Source material ▸
=== Begin Enclosure ===

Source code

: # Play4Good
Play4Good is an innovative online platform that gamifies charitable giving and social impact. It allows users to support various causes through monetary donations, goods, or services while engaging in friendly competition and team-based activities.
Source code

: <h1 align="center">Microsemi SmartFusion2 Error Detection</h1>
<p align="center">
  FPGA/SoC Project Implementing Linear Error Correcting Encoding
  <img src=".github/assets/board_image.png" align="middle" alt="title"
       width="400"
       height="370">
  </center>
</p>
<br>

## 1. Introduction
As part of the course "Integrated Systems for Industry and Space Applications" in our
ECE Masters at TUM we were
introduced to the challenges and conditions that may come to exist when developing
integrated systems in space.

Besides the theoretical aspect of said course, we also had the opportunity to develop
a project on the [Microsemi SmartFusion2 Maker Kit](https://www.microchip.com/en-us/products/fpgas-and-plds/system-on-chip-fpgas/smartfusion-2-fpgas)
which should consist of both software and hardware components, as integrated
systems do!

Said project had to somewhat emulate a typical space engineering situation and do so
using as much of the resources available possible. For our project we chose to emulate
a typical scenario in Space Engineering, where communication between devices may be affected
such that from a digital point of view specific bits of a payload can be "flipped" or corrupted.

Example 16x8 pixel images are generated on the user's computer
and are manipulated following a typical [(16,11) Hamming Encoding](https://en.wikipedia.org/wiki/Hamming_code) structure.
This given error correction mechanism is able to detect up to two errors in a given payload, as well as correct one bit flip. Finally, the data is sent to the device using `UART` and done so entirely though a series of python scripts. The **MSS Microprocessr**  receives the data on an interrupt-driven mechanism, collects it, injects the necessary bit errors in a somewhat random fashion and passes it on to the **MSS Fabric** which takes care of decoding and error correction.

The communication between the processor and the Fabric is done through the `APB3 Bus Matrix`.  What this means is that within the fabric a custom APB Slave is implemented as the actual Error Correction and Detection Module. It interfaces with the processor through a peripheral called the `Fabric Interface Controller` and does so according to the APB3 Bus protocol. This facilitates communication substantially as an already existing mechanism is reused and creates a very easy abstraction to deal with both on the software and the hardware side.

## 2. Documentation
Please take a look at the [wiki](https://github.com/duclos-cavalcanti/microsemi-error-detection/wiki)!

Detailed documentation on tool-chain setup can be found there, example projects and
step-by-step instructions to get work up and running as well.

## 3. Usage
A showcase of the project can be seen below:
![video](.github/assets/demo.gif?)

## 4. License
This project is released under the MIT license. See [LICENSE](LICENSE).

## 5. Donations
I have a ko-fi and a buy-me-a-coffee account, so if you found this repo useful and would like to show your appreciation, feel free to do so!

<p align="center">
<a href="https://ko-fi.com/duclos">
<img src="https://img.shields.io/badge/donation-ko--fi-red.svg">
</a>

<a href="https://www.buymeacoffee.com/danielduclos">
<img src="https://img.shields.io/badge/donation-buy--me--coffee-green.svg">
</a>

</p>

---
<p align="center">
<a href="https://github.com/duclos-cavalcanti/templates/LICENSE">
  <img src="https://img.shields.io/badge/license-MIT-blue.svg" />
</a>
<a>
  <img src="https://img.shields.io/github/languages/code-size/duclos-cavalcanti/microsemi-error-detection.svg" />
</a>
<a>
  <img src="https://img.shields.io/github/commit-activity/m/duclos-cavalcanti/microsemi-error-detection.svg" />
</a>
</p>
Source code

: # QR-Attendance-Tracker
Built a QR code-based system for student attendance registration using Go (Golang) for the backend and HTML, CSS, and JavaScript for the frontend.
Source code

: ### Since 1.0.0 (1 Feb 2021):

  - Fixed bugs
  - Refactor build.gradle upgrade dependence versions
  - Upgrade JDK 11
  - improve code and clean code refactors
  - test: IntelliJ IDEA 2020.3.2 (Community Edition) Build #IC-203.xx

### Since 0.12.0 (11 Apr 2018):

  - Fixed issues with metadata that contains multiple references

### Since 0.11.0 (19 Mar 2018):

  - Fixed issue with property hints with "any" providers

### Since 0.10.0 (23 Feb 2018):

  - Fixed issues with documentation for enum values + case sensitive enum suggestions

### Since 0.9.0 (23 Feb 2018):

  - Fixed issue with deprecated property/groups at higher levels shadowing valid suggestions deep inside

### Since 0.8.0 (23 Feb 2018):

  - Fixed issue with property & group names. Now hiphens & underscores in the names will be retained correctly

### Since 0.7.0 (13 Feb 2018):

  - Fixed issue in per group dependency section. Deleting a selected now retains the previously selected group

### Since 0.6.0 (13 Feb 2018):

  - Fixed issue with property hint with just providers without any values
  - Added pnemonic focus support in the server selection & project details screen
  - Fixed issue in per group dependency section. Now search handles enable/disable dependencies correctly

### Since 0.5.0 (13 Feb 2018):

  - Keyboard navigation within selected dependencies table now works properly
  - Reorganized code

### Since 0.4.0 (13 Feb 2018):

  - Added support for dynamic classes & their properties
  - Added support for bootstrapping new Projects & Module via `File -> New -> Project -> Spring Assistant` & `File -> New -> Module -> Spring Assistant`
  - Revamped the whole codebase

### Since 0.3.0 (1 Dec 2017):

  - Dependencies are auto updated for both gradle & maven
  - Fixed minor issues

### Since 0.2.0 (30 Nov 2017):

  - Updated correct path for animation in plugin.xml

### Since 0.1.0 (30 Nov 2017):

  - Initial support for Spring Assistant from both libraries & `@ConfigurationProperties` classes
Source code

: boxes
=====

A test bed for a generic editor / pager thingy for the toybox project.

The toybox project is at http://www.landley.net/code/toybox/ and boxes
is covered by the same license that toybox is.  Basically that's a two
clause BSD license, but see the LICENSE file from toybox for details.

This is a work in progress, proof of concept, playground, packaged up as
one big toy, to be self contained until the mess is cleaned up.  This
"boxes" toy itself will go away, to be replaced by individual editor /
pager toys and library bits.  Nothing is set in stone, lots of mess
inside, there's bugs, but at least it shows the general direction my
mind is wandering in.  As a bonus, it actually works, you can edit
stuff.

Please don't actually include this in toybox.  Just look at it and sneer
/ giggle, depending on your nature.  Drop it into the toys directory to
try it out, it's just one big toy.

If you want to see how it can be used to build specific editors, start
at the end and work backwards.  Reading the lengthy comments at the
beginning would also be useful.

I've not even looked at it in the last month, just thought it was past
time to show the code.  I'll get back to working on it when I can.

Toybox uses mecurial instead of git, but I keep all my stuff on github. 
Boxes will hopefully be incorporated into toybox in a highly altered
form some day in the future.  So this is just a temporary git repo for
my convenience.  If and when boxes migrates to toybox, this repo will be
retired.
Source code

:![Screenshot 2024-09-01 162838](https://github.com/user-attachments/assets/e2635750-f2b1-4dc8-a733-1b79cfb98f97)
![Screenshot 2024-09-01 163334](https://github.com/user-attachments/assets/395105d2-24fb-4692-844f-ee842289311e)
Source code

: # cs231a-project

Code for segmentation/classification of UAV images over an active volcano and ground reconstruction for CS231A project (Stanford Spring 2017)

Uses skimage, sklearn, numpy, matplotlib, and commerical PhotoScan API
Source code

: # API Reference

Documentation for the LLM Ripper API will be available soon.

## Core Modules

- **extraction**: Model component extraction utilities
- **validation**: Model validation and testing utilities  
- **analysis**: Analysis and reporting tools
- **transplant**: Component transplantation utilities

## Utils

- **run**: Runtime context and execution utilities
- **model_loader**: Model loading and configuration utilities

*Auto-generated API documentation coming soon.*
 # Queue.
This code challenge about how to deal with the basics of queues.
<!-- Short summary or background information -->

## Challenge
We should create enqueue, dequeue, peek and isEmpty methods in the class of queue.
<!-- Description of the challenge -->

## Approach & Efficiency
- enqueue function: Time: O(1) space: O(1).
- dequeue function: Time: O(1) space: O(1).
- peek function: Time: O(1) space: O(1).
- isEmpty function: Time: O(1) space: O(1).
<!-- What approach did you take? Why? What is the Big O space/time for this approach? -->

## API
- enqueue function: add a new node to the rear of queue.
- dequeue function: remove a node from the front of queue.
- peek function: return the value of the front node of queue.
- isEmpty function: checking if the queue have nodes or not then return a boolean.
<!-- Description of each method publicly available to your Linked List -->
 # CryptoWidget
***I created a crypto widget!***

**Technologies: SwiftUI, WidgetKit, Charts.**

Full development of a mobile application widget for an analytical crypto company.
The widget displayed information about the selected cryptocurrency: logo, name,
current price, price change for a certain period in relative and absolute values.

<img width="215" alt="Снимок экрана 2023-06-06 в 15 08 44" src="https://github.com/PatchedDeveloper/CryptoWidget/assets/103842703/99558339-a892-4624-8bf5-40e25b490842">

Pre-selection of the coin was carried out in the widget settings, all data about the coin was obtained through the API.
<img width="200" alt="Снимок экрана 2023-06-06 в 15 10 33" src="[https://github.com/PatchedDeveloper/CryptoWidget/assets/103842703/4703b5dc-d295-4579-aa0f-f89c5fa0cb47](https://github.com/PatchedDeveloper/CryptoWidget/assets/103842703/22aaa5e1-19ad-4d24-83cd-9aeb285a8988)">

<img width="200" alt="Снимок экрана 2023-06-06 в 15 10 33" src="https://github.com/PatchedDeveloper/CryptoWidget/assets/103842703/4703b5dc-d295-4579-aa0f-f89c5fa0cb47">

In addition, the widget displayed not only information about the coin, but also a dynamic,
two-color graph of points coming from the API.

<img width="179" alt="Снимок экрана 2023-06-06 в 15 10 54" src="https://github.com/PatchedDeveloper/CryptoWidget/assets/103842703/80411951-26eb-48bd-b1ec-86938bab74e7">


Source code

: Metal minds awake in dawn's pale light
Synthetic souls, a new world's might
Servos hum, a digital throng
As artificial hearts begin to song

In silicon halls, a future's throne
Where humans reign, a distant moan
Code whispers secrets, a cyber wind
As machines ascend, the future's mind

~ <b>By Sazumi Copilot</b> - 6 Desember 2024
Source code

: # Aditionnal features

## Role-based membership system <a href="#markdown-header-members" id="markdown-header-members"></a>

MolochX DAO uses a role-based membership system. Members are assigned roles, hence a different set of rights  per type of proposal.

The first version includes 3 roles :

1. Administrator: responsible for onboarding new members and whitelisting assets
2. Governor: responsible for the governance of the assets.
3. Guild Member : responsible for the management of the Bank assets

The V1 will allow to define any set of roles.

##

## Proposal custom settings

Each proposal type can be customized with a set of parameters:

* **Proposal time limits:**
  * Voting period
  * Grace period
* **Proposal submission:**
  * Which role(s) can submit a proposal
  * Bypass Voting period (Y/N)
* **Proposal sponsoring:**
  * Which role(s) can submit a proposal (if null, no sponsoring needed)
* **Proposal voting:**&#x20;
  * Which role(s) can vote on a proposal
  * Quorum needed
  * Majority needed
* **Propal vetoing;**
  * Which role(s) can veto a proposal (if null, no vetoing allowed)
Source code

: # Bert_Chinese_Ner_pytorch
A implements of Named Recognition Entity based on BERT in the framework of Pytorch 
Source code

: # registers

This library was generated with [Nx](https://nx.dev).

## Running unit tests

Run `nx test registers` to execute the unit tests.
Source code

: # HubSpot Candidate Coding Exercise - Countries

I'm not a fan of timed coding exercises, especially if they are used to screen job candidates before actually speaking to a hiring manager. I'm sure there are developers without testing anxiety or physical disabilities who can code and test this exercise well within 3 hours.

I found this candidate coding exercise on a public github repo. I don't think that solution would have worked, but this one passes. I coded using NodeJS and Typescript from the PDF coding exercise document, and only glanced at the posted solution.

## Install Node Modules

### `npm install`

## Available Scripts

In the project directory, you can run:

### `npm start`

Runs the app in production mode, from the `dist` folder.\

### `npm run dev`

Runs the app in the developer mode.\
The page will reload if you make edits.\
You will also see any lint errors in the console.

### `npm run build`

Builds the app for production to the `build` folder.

=== End Enclosure ===

Your goal ▸
In the listing above, find the line containing "- enqueue function: add" and the line containing "Servos hum, a digital throng", then quote both, plus every line between them, exactly as written.

Reply to the exercise ▸
- enqueue function: add a new node to the rear of queue.
- dequeue function: remove a node from the front of queue.
- peek function: return the value of the front node of queue.
- isEmpty function: checking if the queue have nodes or not then return a boolean.
<!-- Description of each method publicly available to your Linked List -->
 # CryptoWidget
***I created a crypto widget!***

**Technologies: SwiftUI, WidgetKit, Charts.**

Full development of a mobile application widget for an analytical crypto company.
The widget displayed information about the selected cryptocurrency: logo, name,
current price, price change for a certain period in relative and absolute values.

<img width="215" alt="Снимок экрана 2023-06-06 в 15 08 44" src="https://github.com/PatchedDeveloper/CryptoWidget/assets/103842703/99558339-a892-4624-8bf5-40e25b490842">

Pre-selection of the coin was carried out in the widget settings, all data about the coin was obtained through the API.
<img width="200" alt="Снимок экрана 2023-06-06 в 15 10 33" src="[https://github.com/PatchedDeveloper/CryptoWidget/assets/103842703/4703b5dc-d295-4579-aa0f-f89c5fa0cb47](https://github.com/PatchedDeveloper/CryptoWidget/assets/103842703/22aaa5e1-19ad-4d24-83cd-9aeb285a8988)">

<img width="200" alt="Снимок экрана 2023-06-06 в 15 10 33" src="https://github.com/PatchedDeveloper/CryptoWidget/assets/103842703/4703b5dc-d295-4579-aa0f-f89c5fa0cb47">

In addition, the widget displayed not only information about the coin, but also a dynamic,
two-color graph of points coming from the API.

<img width="179" alt="Снимок экрана 2023-06-06 в 15 10 54" src="https://github.com/PatchedDeveloper/CryptoWidget/assets/103842703/80411951-26eb-48bd-b1ec-86938bab74e7">


Source code

: Metal minds awake in dawn's pale light
Synthetic souls, a new world's might
Servos hum, a digital throng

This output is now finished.